§ **Activity**
Format the material below as a two-column CSV headed input and output, with one row for each thing it asks for: its text under input and its answer under output, each in one quoted field with line breaks changed to spaces. Leave the pictures out.

§ **Raw data**

▬▬▬▬▬▬▬▬▬▬

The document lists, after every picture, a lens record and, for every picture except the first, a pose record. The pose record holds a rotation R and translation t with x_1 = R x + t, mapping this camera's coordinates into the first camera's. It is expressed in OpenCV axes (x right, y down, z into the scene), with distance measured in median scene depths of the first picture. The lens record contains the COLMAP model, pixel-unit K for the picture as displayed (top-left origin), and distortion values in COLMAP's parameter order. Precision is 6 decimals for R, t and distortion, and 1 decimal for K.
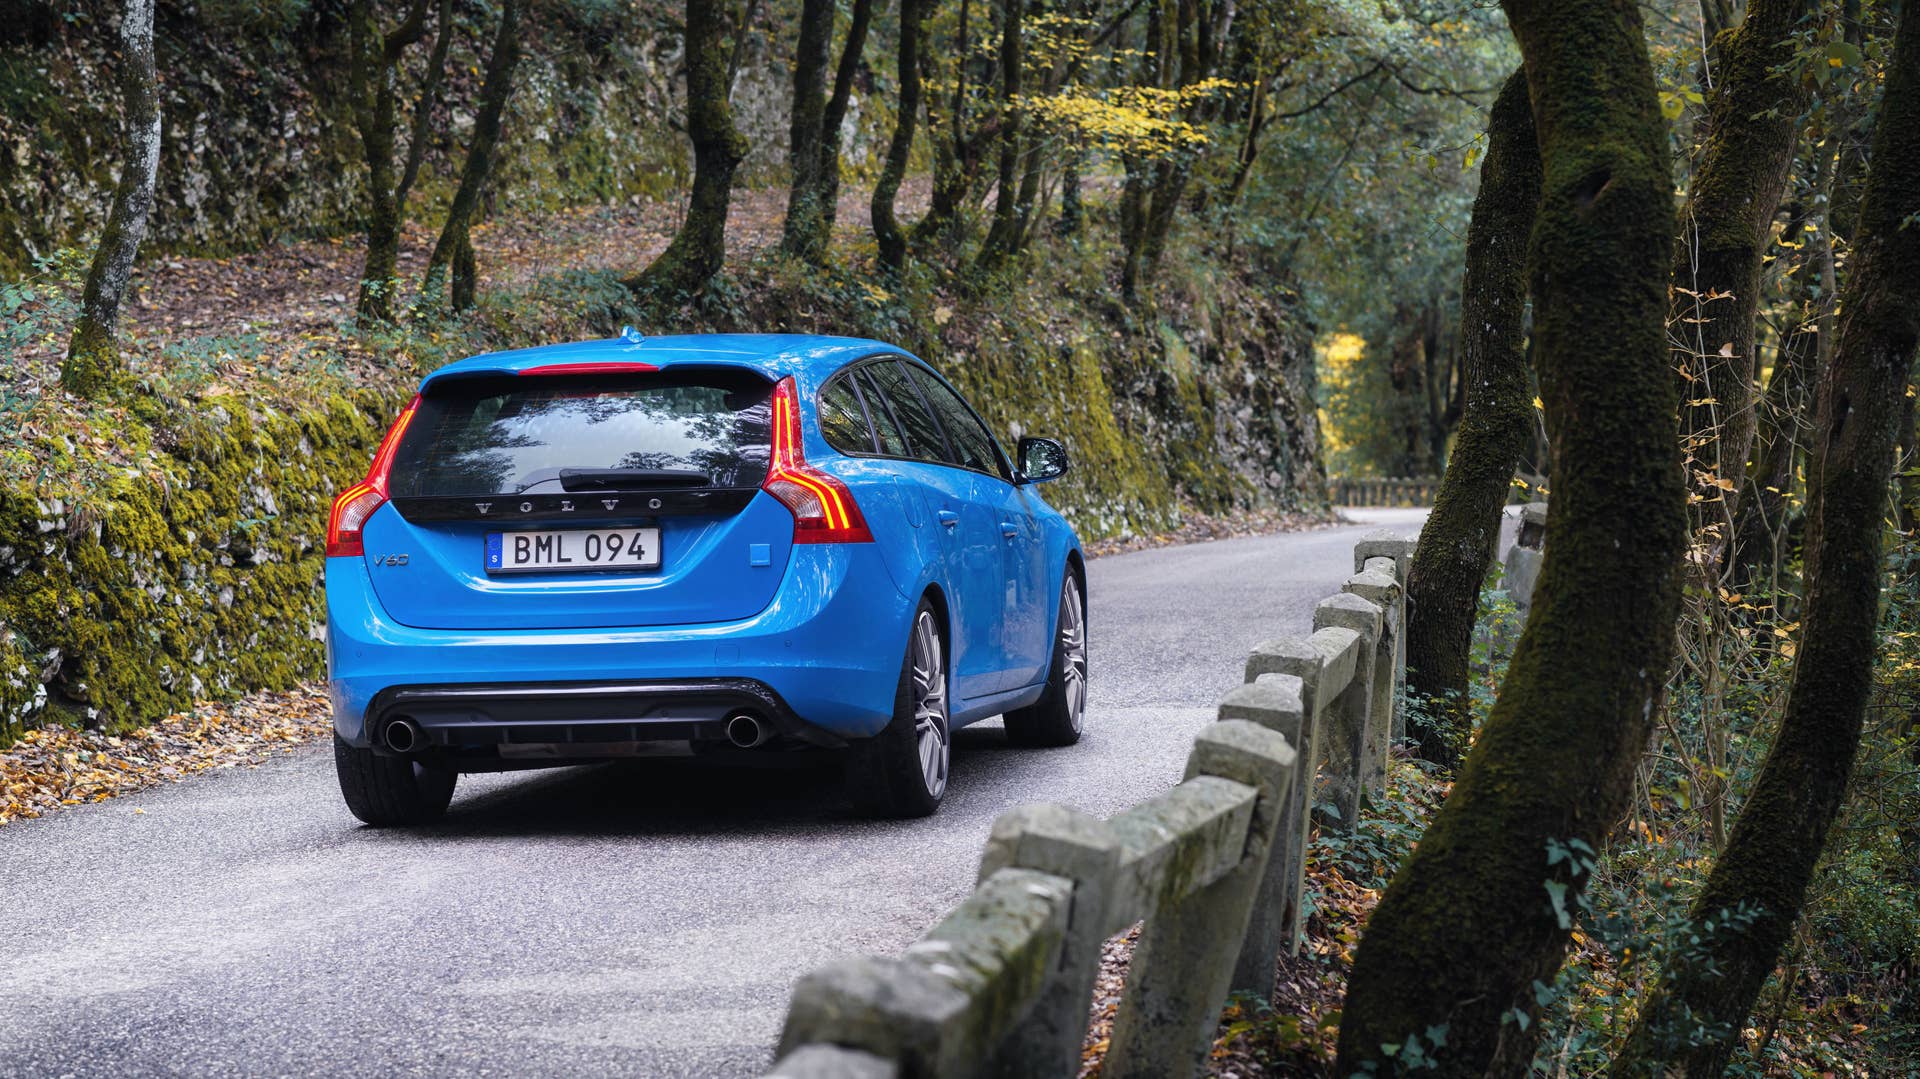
lens RADIAL K [[2740.1, 0, 960.0], [0, 2740.1, 539.5], [0, 0, 1]] dist [0.015539, -0.012939]
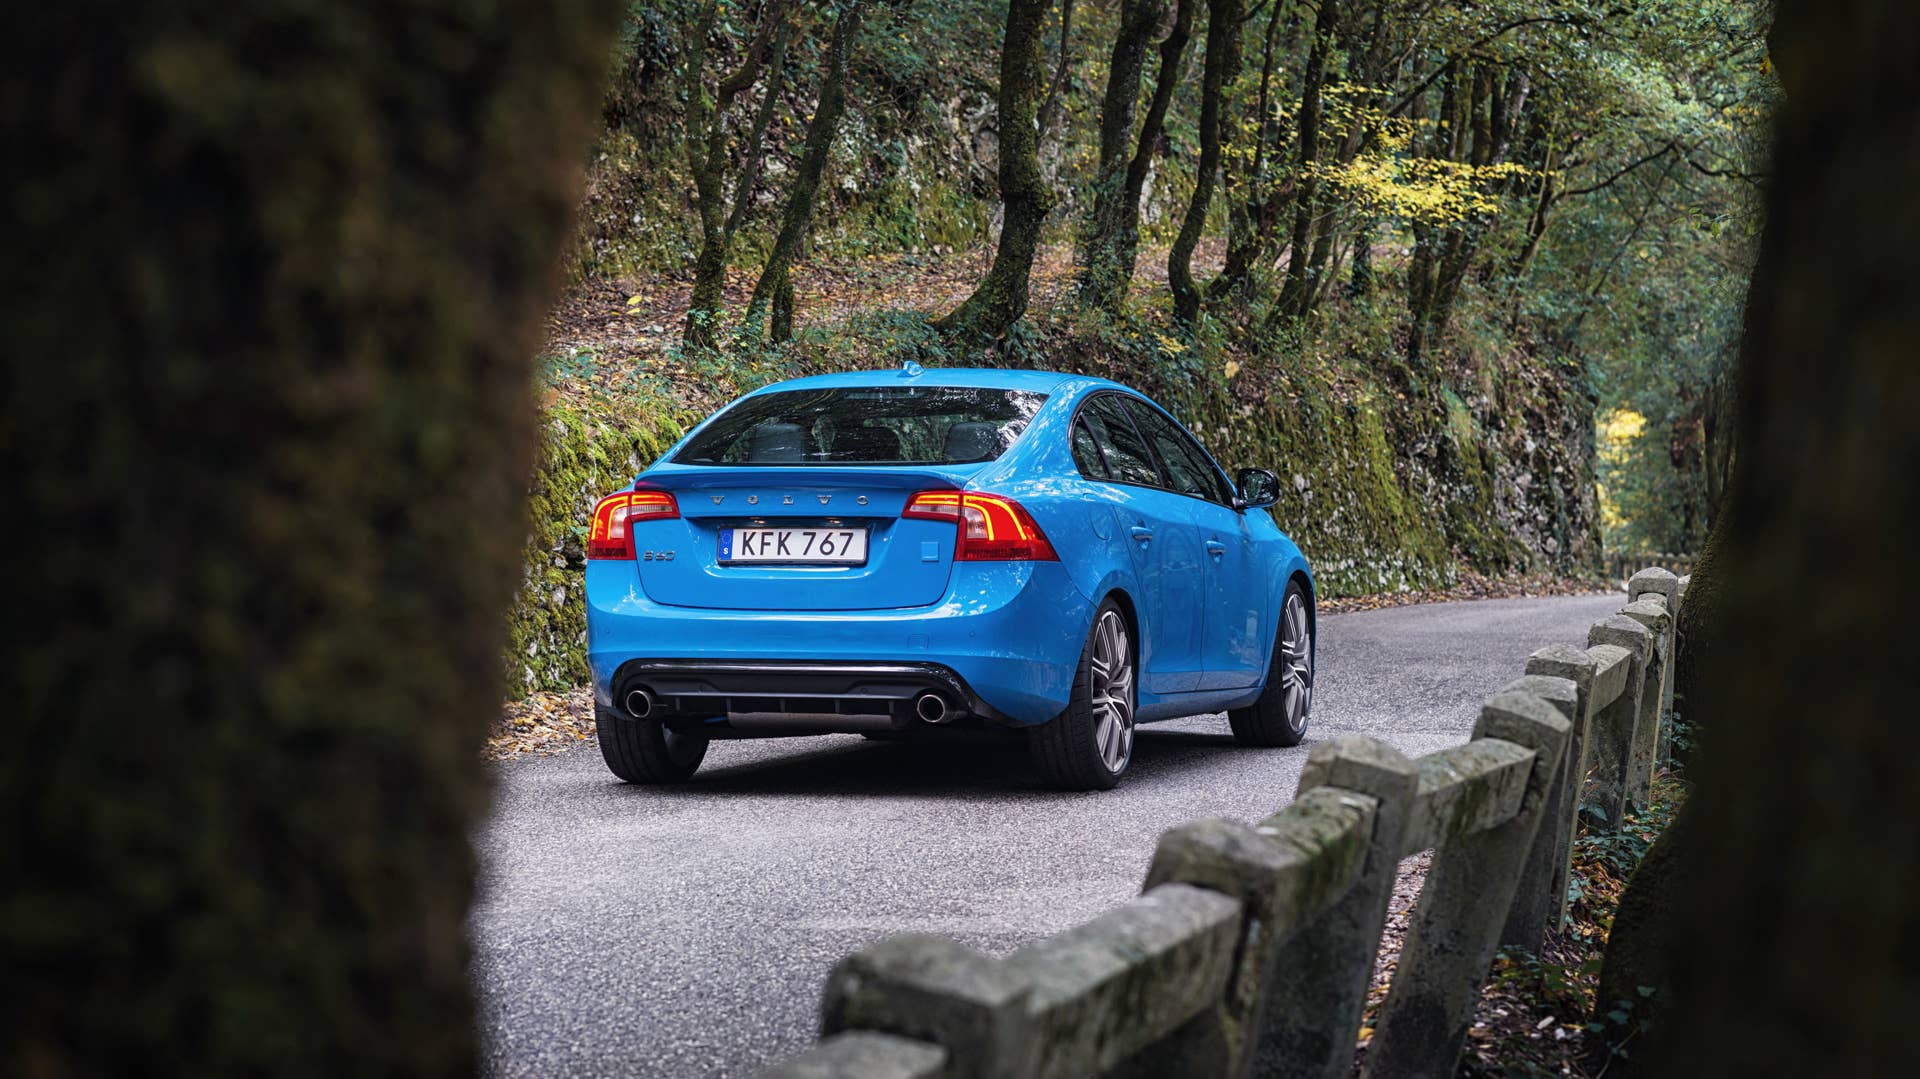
lens RADIAL K [[3151.7, 0, 960.0], [0, 3151.7, 539.5], [0, 0, 1]] dist [0.020559, -0.127588]
pose [[0.996793, 0.043875, -0.066921, -0.026796], [-0.047177, 0.997704, -0.048592, 0.045159], [0.064635, 0.051593, 0.996574, -0.189459]]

▬▬▬▬▬▬▬▬▬▬

§ **Solution**
input,output
"The document lists, after every picture, a lens record and, for every picture except the first, a pose record. The pose record holds a rotation R and translation t with x_1 = R x + t, mapping this camera's coordinates into the first camera's. It is expressed in OpenCV axes (x right, y down, z into the scene), with distance measured in median scene depths of the first picture. The lens record contains the COLMAP model, pixel-unit K for the picture as displayed (top-left origin), and distortion values in COLMAP's parameter order. Precision is 6 decimals for R, t and distortion, and 1 decimal for K.","lens RADIAL K [[2740.1, 0, 960.0], [0, 2740.1, 539.5], [0, 0, 1]] dist [0.015539, -0.012939] lens RADIAL K [[3151.7, 0, 960.0], [0, 3151.7, 539.5], [0, 0, 1]] dist [0.020559, -0.127588] pose [[0.996793, 0.043875, -0.066921, -0.026796], [-0.047177, 0.997704, -0.048592, 0.045159], [0.064635, 0.051593, 0.996574, -0.189459]]"